Além de exacerbar e até promover as desigualdades sociais que impulsionam a epidemia de HIV, Bolsonaro também começou a desmantelar as instituições que foram construídas ao longo de décadas para apoiar a resposta nacional ao HIV/AIDS no Brasil nos primeiros meses de seu governo. Sob o pretexto de estar realizando uma reestruturação institucional, o governo Bolsonaro eliminou o Departamento de HIV/AIDS do Ministério da Saúde em maio de 2019 e, posteriormente, censurou em julho, a comunicação governamental sobre o HIV que não obedeça à diretriz míope baseada em “valores familiares” tradicionais e heterossexuais. Ao silenciar nacionalmente o movimento de HIV, Bolsonaro impede que muitas comunidades vulneráveis – como PVHIV, profissionais do sexo e a comunidade LGBTQ – acessem os cuidados vitais necessários para lidar com a doença. Assim, restaura-se uma postura arcaica e cruel que ignora os abusos de direitos humanos e o atual aumento das mortes por AIDS.
No Brasil, a resposta ao HIV é historicamente ligada à luta pela própria democracia, e as ONGs têm sido fundamentais para conectar esses dois movimentos. A Associação Brasileira Interdisciplinar de AIDS (ABIA) serviu particularmente como uma das lideranças mais proeminentes do movimento de HIV/AIDS no Brasil e o artigo da Lancet “ABIA: mantendo o interesse pelo HIV no Brasil” destaca a importância e a singularidade desta organização na liderança da resposta brasileira ao HIV/AIDS. Com uma rede de defensores e pesquisadores do HIV em todo o mundo, a ABIA produz constantemente publicações e material educativo de alta qualidade, que garantem o acesso à informação das comunidades mais vulneráveis à epidemia. A ABIA está comprometida com a busca pela justiça social e, embora a organização esteja enraizada em bases comunitárias, a influência da ABIA afeta todas as áreas da resposta ao HIV/AIDS.
Historicamente, a ABIA desempenhou um papel significativo na fundação do Conselho Internacional de Organizações de Serviços à AIDS (LACCASO), na aprovação da lei brasileira de acesso às terapias antirretrovirais e na criação do Grupo de Trabalho sobre Propriedade Intelectual (GTPI). Altamente qualificada em defesa dos direitos humanos e em mobilização comunitária, a ABIA amplia efetivamente as vozes dos mais vulneráveis de uma maneira que ressoa com uma audiência global e estimula mudanças consideráveis em termos de políticas.

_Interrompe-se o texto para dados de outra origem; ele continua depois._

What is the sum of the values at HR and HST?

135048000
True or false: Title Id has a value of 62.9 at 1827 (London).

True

Apesar das ONGs terem sido especialmente bem-sucedidas em pressionar por mudanças no Brasil, os consistentes recuos do financiamento de HIV para ONGs nos últimos anos reduziram severamente a capacidade operacional de muitas ONGs na área. Na ABIA, o financiamento atual para vários projetos proveniente do governo federal corre sérios riscos de não ser renovado devido à aversão de Bolsonaro aos movimentos de direitos humanos.

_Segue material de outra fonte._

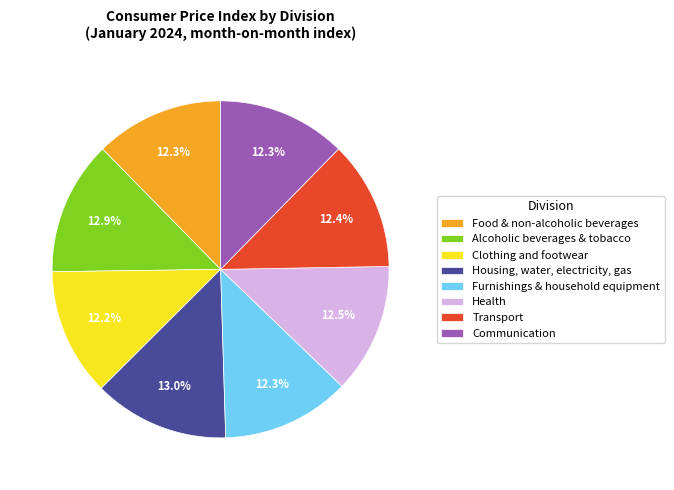

Is there a majority slice in this chart?

No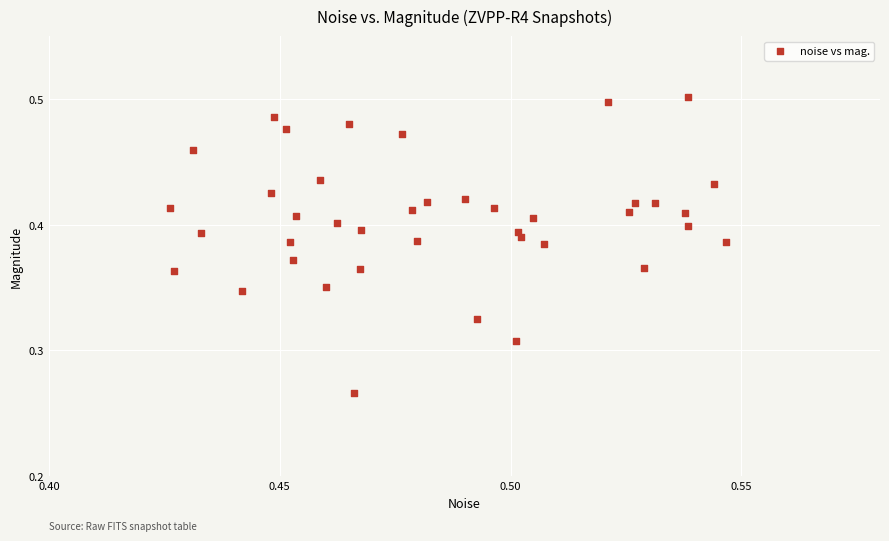

How many points are shown in the scatter plot?

40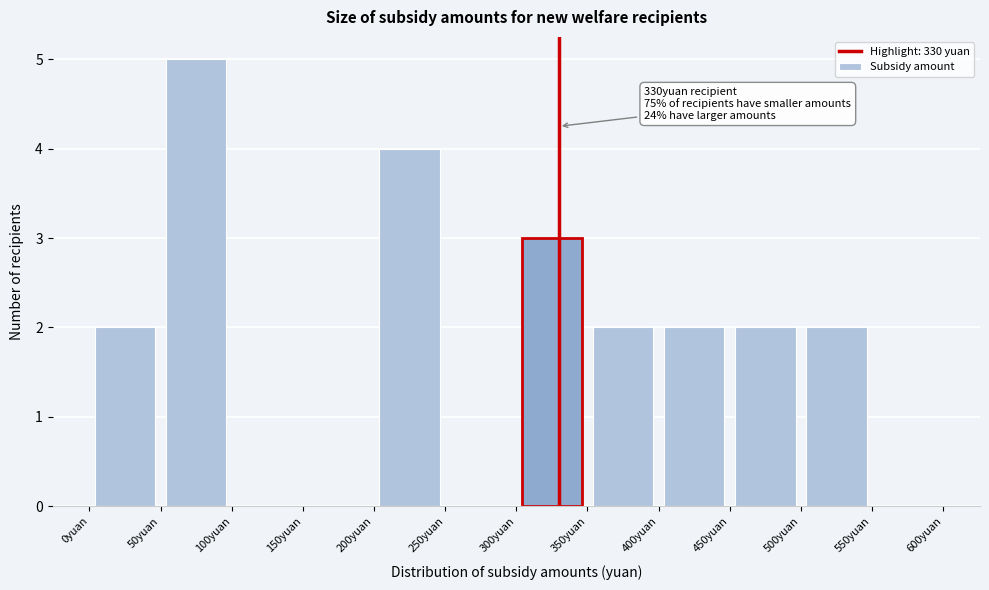

Which range on the x-axis has the tallest bar?

50 to 100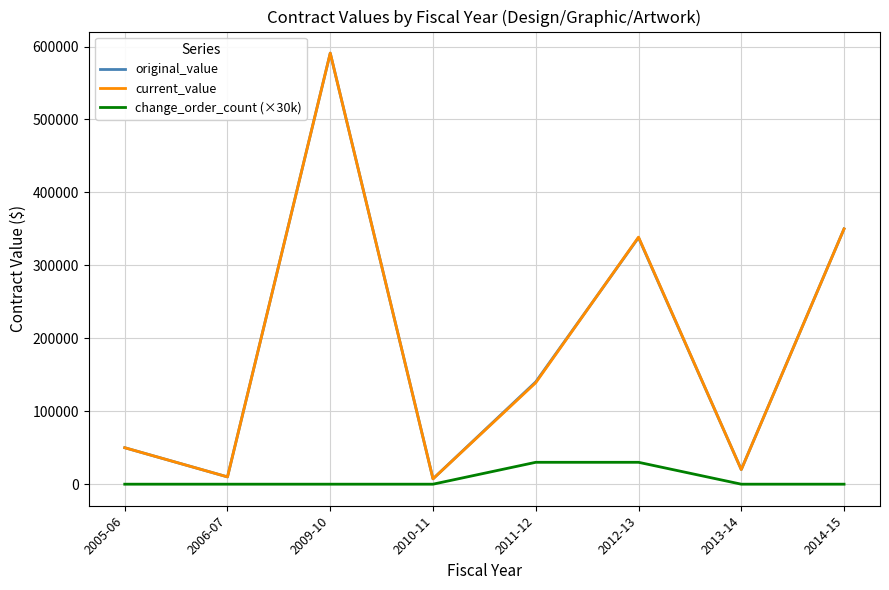

Between 2005-06 and 2012-13, which series saw the biggest shift?

current_value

Assim, recomendamos esta edição mais recente da revista Lancet sobre HIV, que fornece um valioso panorama sobre a história de luta por justiça social no Brasil. Enquanto o estigma e a discriminação crescentes forem reforçados pela administração atual brasileira, ameaçam o progresso em direção a um futuro livre de HIV/AIDS, ameaça também a força comprovada que comunidades e organizações da sociedade civil, como a ABIA, oferece esperança em meio a um ambiente político desalentador.